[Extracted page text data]
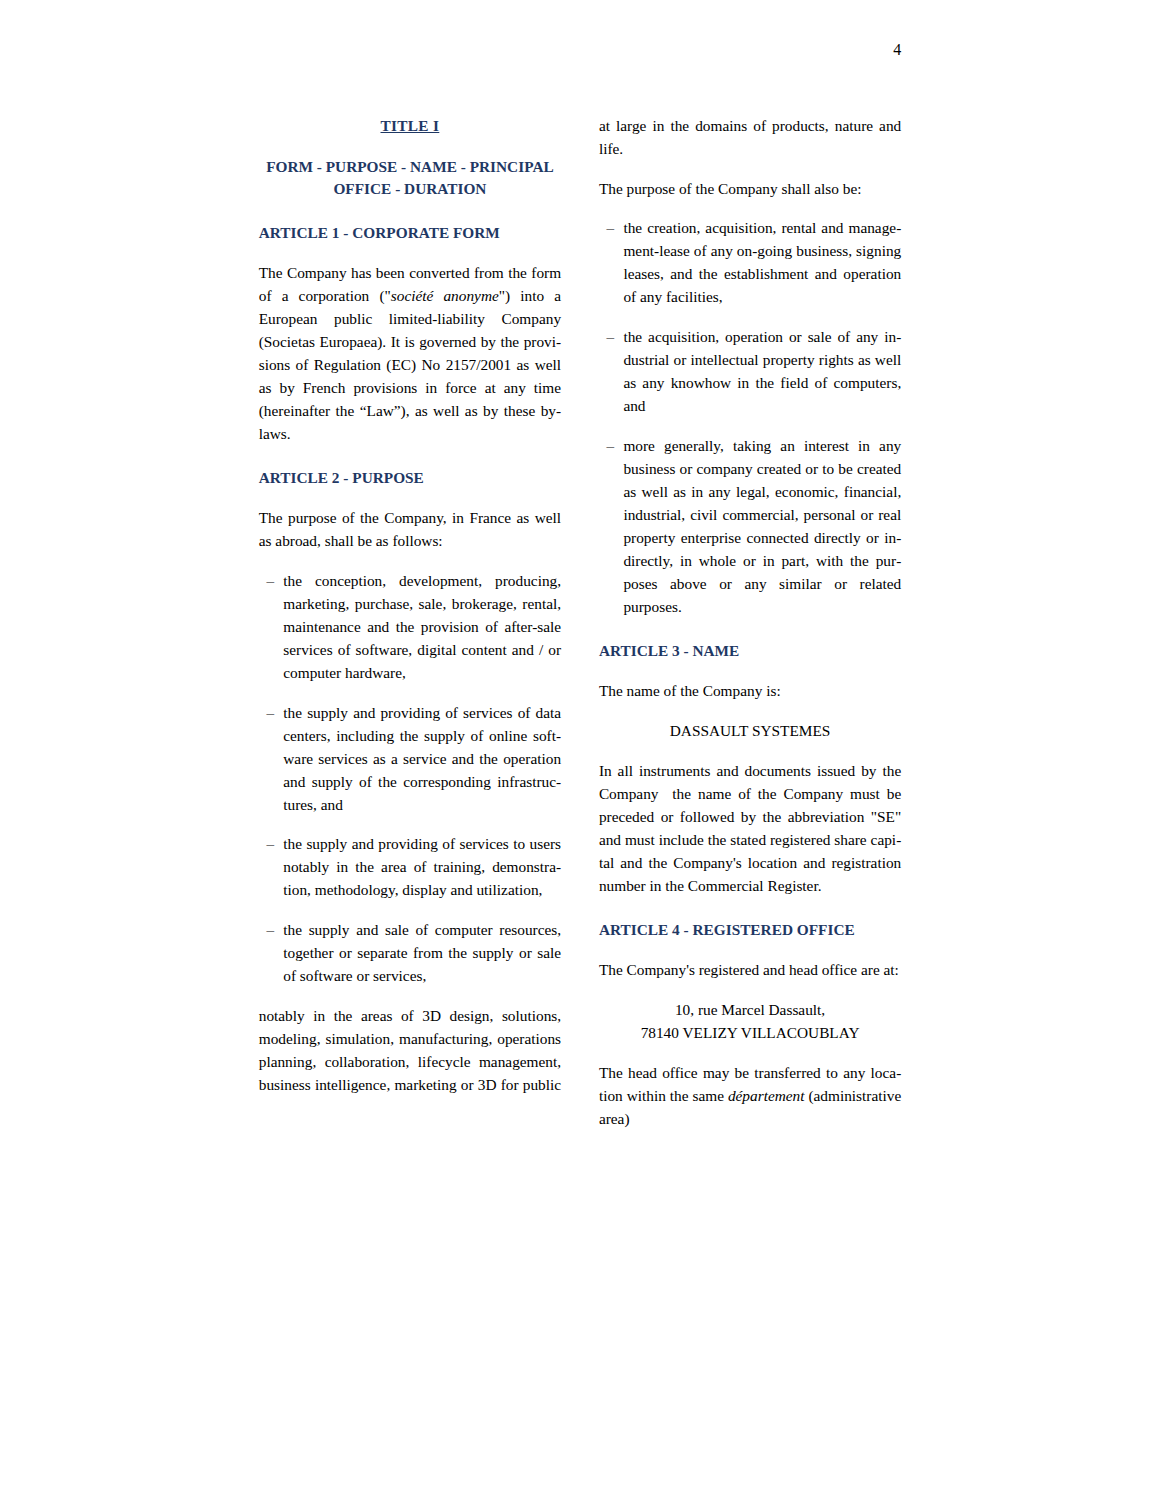4
TITLE I
FORM - PURPOSE - NAME - PRINCIPAL OFFICE - DURATION
ARTICLE 1 - CORPORATE FORM
The Company has been converted from the form of a corporation ("société anonyme") into a European public limited-liability Company (Societas Europaea). It is governed by the provisions of Regulation (EC) No 2157/2001 as well as by French provisions in force at any time (hereinafter the “Law”), as well as by these by-laws.
ARTICLE 2 - PURPOSE
The purpose of the Company, in France as well as abroad, shall be as follows:
the conception, development, producing, marketing, purchase, sale, brokerage, rental, maintenance and the provision of after-sale services of software, digital content and / or computer hardware,
the supply and providing of services of data centers, including the supply of online software services as a service and the operation and supply of the corresponding infrastructures, and
the supply and providing of services to users notably in the area of training, demonstration, methodology, display and utilization,
the supply and sale of computer resources, together or separate from the supply or sale of software or services,
notably in the areas of 3D design, solutions, modeling, simulation, manufacturing, operations planning, collaboration, lifecycle management, business intelligence, marketing or 3D for public at large in the domains of products, nature and life.
The purpose of the Company shall also be:
the creation, acquisition, rental and management-lease of any on-going business, signing leases, and the establishment and operation of any facilities,
the acquisition, operation or sale of any industrial or intellectual property rights as well as any knowhow in the field of computers, and
more generally, taking an interest in any business or company created or to be created as well as in any legal, economic, financial, industrial, civil commercial, personal or real property enterprise connected directly or indirectly, in whole or in part, with the purposes above or any similar or related purposes.
ARTICLE 3 - NAME
The name of the Company is:
DASSAULT SYSTEMES
In all instruments and documents issued by the Company the name of the Company must be preceded or followed by the abbreviation "SE" and must include the stated registered share capital and the Company's location and registration number in the Commercial Register.
ARTICLE 4 - REGISTERED OFFICE
The Company's registered and head office are at:
10, rue Marcel Dassault,
78140 VELIZY VILLACOUBLAY
The head office may be transferred to any location within the same département (administrative area)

◆ **Problem statement**
Copy the data word for word, no pictures.

◆ **Finished task**
4
TITLE I
FORM - PURPOSE - NAME - PRINCIPAL OFFICE - DURATION
ARTICLE 1 - CORPORATE FORM
The Company has been converted from the form of a corporation ("société anonyme") into a European public limited-liability Company (Societas Europaea). It is governed by the provisions of Regulation (EC) No 2157/2001 as well as by French provisions in force at any time (hereinafter the “Law”), as well as by these by-laws.
ARTICLE 2 - PURPOSE
The purpose of the Company, in France as well as abroad, shall be as follows:
the conception, development, producing, marketing, purchase, sale, brokerage, rental, maintenance and the provision of after-sale services of software, digital content and / or computer hardware,
the supply and providing of services of data centers, including the supply of online software services as a service and the operation and supply of the corresponding infrastructures, and
the supply and providing of services to users notably in the area of training, demonstration, methodology, display and utilization,
the supply and sale of computer resources, together or separate from the supply or sale of software or services,
notably in the areas of 3D design, solutions, modeling, simulation, manufacturing, operations planning, collaboration, lifecycle management, business intelligence, marketing or 3D for public at large in the domains of products, nature and life.
The purpose of the Company shall also be:
the creation, acquisition, rental and management-lease of any on-going business, signing leases, and the establishment and operation of any facilities,
the acquisition, operation or sale of any industrial or intellectual property rights as well as any knowhow in the field of computers, and
more generally, taking an interest in any business or company created or to be created as well as in any legal, economic, financial, industrial, civil commercial, personal or real property enterprise connected directly or indirectly, in whole or in part, with the purposes above or any similar or related purposes.
ARTICLE 3 - NAME
The name of the Company is:
DASSAULT SYSTEMES
In all instruments and documents issued by the Company the name of the Company must be preceded or followed by the abbreviation "SE" and must include the stated registered share capital and the Company's location and registration number in the Commercial Register.
ARTICLE 4 - REGISTERED OFFICE
The Company's registered and head office are at:
10, rue Marcel Dassault,
78140 VELIZY VILLACOUBLAY
The head office may be transferred to any location within the same département (administrative area)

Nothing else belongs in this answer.